Excerpt:
Aug 06 2014

Sneak Peak: What States Can Expect from FirstNet Consultations

Maryland's statewide interoperability director recaps what happened during the first state consultation in Annapolis, Md.

Building a broadband network that spans 3.8 million square miles and stretches across 3,250 counties isn’t something one government agency or state can do alone.

In May, FirstNet (First Responder Network Authority) CIO Jim Gwinn told attendees at a government conference that FirstNet isn’t building the network in a vacuum and then selling the concept to potential users. “We are reaching out and pulling in the ideas,” Gwinn said. “The requirements are coming to us.”

It appears the FirstNet team is sticking to its word. The team held its first state consultation July 29 with officials in Maryland to discuss public safety broadband needs and expectations for future costs and coverage of the new network.

Maryland’s Network Needs

Think of Maryland’s consultation as the beta for testing how FirstNet will consult with other states in the future. The good news for those waiting on in-person meetings is that FirstNet is focused on listening to users’ needs, said Maryland's statewide interoperability director, Ray Lehr. Lehr’s team was pleased that FirstNet didn’t come with a take-it-or-leave-it attitude, where the capabilities of the network are concerned, he added. It also helped that Maryland submitted a comprehensive checklist to FirstNet this spring, which gave the team a good understanding of key issues prior to the consultation.

The meeting gave Lehr and his team a chance to ask questions and express their concerns. Lehr told StateTech he and his team wanted to know how much local jurisdiction states will have when the network is developed. The legislation that created FirstNet mentions fees for network users, but those costs are unknown as program officials work to understand the needs of each state.

What you need to do:
Please carry the article on FirstNet's Maryland consultation further, starting right after its last sentence. This data comes from a separate source.

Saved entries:
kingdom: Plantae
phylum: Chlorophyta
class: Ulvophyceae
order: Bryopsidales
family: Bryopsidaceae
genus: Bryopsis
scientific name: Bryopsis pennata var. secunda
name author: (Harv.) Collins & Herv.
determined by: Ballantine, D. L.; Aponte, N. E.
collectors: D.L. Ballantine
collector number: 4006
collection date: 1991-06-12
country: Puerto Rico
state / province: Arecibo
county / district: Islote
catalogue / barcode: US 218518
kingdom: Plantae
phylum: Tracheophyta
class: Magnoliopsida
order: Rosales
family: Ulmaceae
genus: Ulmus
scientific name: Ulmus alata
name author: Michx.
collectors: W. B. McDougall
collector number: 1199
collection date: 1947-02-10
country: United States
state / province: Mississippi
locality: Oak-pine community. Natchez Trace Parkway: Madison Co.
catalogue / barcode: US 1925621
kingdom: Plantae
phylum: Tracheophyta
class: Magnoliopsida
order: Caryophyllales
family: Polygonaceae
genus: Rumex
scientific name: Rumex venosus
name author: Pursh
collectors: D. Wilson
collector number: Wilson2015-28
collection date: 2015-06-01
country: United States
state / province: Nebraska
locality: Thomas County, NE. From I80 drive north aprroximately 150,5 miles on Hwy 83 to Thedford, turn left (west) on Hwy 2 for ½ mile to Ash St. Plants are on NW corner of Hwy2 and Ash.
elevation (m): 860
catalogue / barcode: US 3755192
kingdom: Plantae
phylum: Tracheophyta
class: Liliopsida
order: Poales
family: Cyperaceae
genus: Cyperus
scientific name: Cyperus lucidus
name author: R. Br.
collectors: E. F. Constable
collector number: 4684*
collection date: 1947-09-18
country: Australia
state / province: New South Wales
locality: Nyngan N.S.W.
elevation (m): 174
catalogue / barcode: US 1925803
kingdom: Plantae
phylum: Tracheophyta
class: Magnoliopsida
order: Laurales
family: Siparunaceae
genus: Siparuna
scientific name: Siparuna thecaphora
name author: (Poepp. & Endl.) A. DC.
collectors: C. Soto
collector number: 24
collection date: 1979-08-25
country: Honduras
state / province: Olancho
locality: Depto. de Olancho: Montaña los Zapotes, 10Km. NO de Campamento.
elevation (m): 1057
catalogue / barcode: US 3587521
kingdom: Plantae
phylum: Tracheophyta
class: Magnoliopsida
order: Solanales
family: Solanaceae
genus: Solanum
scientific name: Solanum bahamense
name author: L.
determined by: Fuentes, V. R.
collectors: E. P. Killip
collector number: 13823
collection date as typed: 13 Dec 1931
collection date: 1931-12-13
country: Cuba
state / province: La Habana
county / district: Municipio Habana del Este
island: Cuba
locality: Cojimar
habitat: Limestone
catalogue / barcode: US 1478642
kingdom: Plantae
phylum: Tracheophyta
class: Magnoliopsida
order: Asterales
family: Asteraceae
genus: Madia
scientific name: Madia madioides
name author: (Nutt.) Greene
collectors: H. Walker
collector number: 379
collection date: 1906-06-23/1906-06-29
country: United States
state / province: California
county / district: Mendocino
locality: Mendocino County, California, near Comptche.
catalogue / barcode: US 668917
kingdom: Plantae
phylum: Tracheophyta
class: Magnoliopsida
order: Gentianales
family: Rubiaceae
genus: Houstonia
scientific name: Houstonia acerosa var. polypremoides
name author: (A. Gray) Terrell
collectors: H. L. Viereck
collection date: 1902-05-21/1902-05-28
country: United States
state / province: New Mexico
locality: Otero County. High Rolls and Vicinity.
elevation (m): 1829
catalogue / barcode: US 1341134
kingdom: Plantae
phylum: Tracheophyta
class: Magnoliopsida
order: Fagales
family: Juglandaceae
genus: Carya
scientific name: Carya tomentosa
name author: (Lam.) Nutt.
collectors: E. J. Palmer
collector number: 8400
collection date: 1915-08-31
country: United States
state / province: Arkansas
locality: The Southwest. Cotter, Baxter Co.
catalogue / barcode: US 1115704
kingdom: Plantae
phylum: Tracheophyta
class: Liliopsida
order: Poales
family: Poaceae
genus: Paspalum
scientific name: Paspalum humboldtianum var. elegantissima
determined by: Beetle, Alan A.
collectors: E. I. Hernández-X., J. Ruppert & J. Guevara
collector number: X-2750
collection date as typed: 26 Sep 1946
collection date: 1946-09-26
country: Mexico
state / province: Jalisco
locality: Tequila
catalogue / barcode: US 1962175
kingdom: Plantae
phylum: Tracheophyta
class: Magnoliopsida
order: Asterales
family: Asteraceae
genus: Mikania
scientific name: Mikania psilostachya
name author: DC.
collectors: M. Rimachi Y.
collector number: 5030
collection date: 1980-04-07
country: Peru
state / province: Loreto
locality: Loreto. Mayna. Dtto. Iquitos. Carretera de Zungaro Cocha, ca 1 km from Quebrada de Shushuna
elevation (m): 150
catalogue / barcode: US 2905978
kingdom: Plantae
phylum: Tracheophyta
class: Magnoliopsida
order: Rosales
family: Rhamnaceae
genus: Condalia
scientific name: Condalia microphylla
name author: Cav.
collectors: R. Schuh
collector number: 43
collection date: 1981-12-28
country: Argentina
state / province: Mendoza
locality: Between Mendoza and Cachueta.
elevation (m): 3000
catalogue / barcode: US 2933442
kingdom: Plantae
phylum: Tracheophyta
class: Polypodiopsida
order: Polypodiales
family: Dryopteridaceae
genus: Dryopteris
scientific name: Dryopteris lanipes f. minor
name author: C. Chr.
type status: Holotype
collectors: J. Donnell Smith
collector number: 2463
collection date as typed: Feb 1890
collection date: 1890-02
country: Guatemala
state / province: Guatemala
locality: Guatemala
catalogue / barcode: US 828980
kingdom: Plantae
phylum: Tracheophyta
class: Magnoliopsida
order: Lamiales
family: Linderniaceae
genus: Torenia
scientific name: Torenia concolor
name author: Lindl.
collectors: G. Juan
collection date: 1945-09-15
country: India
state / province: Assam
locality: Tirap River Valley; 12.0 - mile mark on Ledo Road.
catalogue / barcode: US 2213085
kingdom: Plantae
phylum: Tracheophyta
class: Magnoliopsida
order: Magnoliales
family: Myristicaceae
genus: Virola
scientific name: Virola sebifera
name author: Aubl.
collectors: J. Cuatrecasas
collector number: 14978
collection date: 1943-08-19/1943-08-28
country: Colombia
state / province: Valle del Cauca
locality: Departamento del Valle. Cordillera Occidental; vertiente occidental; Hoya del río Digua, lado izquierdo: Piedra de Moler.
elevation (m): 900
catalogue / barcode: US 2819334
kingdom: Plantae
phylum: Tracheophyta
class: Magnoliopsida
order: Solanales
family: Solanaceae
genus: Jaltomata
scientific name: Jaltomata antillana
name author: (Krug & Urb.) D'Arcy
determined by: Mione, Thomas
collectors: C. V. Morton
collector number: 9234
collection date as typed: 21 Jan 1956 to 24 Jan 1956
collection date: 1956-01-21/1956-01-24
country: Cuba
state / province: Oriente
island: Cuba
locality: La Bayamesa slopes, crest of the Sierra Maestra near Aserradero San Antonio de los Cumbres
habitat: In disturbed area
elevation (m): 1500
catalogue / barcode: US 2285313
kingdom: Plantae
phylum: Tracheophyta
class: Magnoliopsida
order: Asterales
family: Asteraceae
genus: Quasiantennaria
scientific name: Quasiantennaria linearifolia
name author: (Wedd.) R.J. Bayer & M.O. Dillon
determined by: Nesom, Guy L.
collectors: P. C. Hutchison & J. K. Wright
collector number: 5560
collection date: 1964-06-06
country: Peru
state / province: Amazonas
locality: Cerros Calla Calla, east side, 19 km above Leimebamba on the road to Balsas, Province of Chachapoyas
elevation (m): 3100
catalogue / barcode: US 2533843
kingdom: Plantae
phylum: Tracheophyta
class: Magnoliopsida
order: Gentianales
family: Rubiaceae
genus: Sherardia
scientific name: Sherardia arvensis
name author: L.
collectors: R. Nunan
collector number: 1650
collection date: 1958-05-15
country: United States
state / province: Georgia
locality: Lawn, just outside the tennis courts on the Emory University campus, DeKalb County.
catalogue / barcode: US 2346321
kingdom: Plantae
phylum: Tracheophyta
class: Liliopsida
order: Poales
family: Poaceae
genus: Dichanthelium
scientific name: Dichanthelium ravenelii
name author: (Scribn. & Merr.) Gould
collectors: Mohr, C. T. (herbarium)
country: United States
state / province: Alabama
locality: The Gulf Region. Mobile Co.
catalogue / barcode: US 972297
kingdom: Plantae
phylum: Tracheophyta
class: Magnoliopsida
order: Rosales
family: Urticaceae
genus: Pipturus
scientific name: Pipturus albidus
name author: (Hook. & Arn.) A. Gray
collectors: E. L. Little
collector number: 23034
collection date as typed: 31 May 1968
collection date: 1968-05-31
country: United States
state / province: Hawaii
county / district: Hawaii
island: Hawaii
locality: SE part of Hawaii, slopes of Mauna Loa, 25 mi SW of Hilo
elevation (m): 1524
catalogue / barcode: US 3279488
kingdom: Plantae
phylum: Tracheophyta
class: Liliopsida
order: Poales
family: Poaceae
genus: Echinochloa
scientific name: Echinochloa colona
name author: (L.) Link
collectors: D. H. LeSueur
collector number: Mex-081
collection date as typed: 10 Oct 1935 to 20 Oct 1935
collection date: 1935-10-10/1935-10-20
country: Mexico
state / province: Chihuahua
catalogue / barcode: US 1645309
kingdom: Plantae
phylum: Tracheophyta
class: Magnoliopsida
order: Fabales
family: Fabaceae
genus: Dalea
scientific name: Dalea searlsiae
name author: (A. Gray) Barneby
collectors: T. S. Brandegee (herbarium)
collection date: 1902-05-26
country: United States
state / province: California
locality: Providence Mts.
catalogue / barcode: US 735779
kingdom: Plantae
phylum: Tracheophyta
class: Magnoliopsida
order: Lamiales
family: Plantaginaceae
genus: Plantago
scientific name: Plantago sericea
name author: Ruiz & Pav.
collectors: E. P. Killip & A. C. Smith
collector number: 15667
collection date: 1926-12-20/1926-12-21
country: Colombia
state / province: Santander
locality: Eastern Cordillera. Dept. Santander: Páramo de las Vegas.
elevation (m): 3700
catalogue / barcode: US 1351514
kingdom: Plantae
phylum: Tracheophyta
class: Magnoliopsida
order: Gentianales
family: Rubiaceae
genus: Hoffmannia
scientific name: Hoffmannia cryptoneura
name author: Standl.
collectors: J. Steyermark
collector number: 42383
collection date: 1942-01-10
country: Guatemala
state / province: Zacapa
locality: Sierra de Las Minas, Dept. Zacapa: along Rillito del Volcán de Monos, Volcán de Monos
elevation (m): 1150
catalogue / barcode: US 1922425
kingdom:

Your response:
Maryland’s police officers and state troopers pay about $50 to $75 a month per device. The cost varies by jurisdiction and includes the cost of accessing data over commercial wireless networks from laptops mounted in their cruisers.

“It has to be that price or below, ideally below,” Lehr said about FirstNet user fees. “It is that kind of discussion, but at this point, they can't say, ‘Hey Maryland, if you sign up tomorrow, here is what your rate will be.'”

Network coverage for the state’s rural areas also is critical. Today, if there were a major wildfire in the western part of the state, first responders would have to bring in their own communications, or cell on wheels (COWs), to support them.

“The issue of reliability received considerable attention given the state’s experience with a variety of natural disasters,” David Buchanan, FirstNet director of state consultation, wrote in a blog post. “Since 2000, Maryland has had 11 disaster declarations — including 7 storms, 3 hurricanes and 1 tornado. In addition, the state plays host to a number of large planned events every year, including the Preakness Stakes. Maryland officials emphasized the benefits of having a secure and reliable network that could improve safety and security at these events, during which commercial cellular networks often become congested and unreliable for public safety users.”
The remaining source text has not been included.